Molina                                  - Gaines Hall

Valentin                               - Thomas Christ

Aurora, die Spinnenfrau      - Jackie Löwe

 

Die gesamte Handlung findet im Militärgefängnis eines totalitären Regimes statt. Wir blicken genau in die Zelle des homosexuellen Schaufensterdekorateurs Luis Alberto Molina (Gaines Hall), der eine Haftstrafe von acht Jahren wegen „Unzucht“ verbüßt. Drei Jahre seiner Haft sind bereits vorbei. Er hat sich die grausame, sehr brutale Haft erleichtert, indem er sich immer wieder in eine Traumwelt flüchtet. Wie früher in dem Kino, in dem seine Mutter als Platzanweiserin gearbeitet hat, flüchtet er sich in die Phantasiewelt der Hollywoodfilme. Besonders hat es ihm dabei Aurora angetan, die in einem Film eine Spinnenfrau spielte.  Aber alle Menschen, die sie küsste, starben kurz danach – und deshalb liebt sie Molina einerseits, andererseits macht sie ihm aber auch Angst.

 

In die gleiche Zelle wird der linksradikale, politische Aktivist Valentin Arregui (Thomas Christ) gebracht – brutal zusammengeschlagen. Zwei Außenseiter eines diktatorischen Regimes, die nun ihre Zeit in einer Zelle verbringen müssen.

 

Molina versucht mit seiner oberflächlich leicht wirkenden Art das Eis zu brechen und die Zeit zusammen so erträglich wie möglich zu machen. Gaines singt hier das Lied „Stil und Dekor“, das aus seiner Zeit als Schaufensterdekorateur erzählt. Er liebt alles Schöne, Glitter und Glanz – und das singt und tanzt er in diesem Lied auch. Eines der wenigen Lieder im ganzen Stück, das nicht sentimental oder traurig macht.

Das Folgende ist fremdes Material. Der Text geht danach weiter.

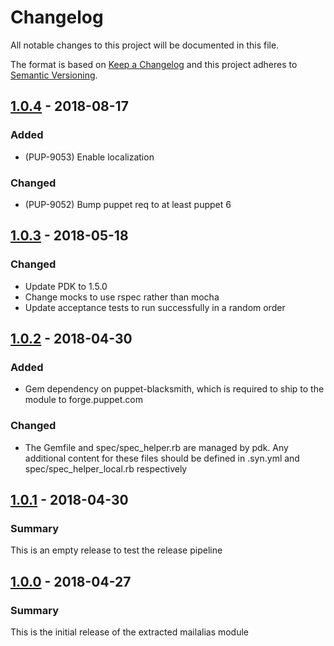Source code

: # Changelog

All notable changes to this project will be documented in this file.

The format is based on [Keep a Changelog](http://keepachangelog.com/en/1.0.0/) and this project adheres to [Semantic Versioning](http://semver.org).

## [1.0.4] - 2018-08-17
### Added
- (PUP-9053) Enable localization
### Changed
- (PUP-9052) Bump puppet req to at least puppet 6

## [1.0.3] - 2018-05-18
### Changed
- Update PDK to 1.5.0
- Change mocks to use rspec rather than mocha
- Update acceptance tests to run successfully in a random order

## [1.0.2] - 2018-04-30
### Added
- Gem dependency on puppet-blacksmith, which is required to ship to the module
  to forge.puppet.com
### Changed
- The Gemfile and spec/spec_helper.rb are managed by pdk. Any additional content
  for these files should be defined in .syn.yml and spec/spec_helper_local.rb
  respectively

## [1.0.1] - 2018-04-30
### Summary
This is an empty release to test the release pipeline

## [1.0.0] - 2018-04-27
### Summary
This is the initial release of the extracted mailalias module

[1.0.4]: https://github.com/puppetlabs/puppetlabs-mailalias_core/compare/1.0.3...1.0.4
[1.0.3]: https://github.com/puppetlabs/puppetlabs-mailalias_core/compare/1.0.2...1.0.3
[1.0.2]: https://github.com/puppetlabs/puppetlabs-mailalias_core/compare/1.0.1...1.0.2
[1.0.1]: https://github.com/puppetlabs/puppetlabs-mailalias_core/compare/1.0.0...1.0.1
[1.0.0]: https://github.com/puppetlabs/puppetlabs-mailalias_core/releases/tag/1.0.0
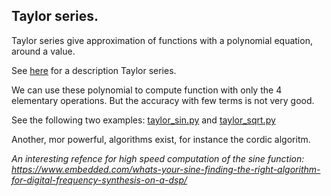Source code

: ## Taylor series.

Taylor series give approximation of functions with a polynomial equation, around a value.

See [here](https://en.wikipedia.org/wiki/Taylor_series) for a description Taylor series.

We can use these polynomial to compute function with only the 4 elementary operations. But the accuracy with few terms is not very good.

See the following two examples: [taylor_sin.py](taylor_sin.py) and [taylor_sqrt.py](taylor_sqrt.py) 

Another, mor powerful, algorithms exist, for instance the cordic algoritm.

*An interesting refence for high speed computation of the sine function:
https://www.embedded.com/whats-your-sine-finding-the-right-algorithm-for-digital-frequency-synthesis-on-a-dsp/*
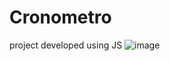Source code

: # Cronometro
project developed using JS
![image](https://github.com/Rodrigueira97/Cronometro/assets/93230930/122528db-b81d-43dd-9502-e7fc355e9480)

Valentin ist misstrauisch und zieht eine imaginäre Trennungslinie in der Zelle. Es wirkt so liebevoll-naiv wie Molina in dieser Szene gar nicht wahrnehmen will, dass Valentin nichts mit ihm zu tun haben möchte.

Der Alltag im Gefängnis ist grausam – es wird gefoltert, misshandelt und korrumpiert. Die Aufseher spielen die Gefangenen gegeneinander aus. Mit kleinen Vergünstigungen entlocken sie ihnen, was die Mitgefangenen ihnen anvertraut haben.

 

Da Valentin auch nach der Folter nicht zu Geständnissen bereit ist, versucht die Gefängnisleitung Molina die gewünschten Informationen zu entlocken. Zwar versucht er sich zu widersetzen, aber er wird erniedrigt und zu sexuellen Handlungen missbraucht. Selbst Valentin kann nicht verstehen, dass er sich das alles gefallen lässt. Die beiden Männer kommen ins Gespräch und vertrauen sich ihre Geheimnisse an – und sei es auch nur durch Selbstgespräche im Schlaf.

 

Molina wird angeboten, dass er seine Mutter wieder einmal sehen darf, wenn er verrät, wer die Verbündeten und Freunde von Valentin sind. Molina will integer zu bleiben und versucht mit allen Mitteln, den Auftrag zu unterlaufen. Auch Folter und weitere Erniedrigungen können ihn nicht umstimmen. Um dem schlimmen Alltag zu entfliehen, zieht er sich immer wieder in seine sentimentale Phantasiewelt zurück. Er sieht darin seine einzige Chance, diesen Albtraum zu überleben und er fordert Valentin auf, doch mitzukommen und sich einfach in eine andere Welt zu träumen. Die Umsetzung der Traumszenen fand ich ausgesprochen gut gelöst. Hinter dem Drahtvorhang ist die Bühne hell erleuchtet – so als würde dort ein Film gedreht. Aurora singt die Lieder und Molina steht in seiner Zelle, bewegt den Mund synchron und macht die gleichen Bewegungen, wie die Frau (Aurora) im imaginären Film.

 

Valentin kann Molina nicht verstehen. Er hat Sehnsucht nach seiner Geliebten Marta und träumt immer noch von dem Sieg der Revolution. Trotzdem entwickelt sich zwischen den beiden so unterschiedlichen Männern eine Freundschaft. Sie vertrauen sich ihre Geheimnisse an.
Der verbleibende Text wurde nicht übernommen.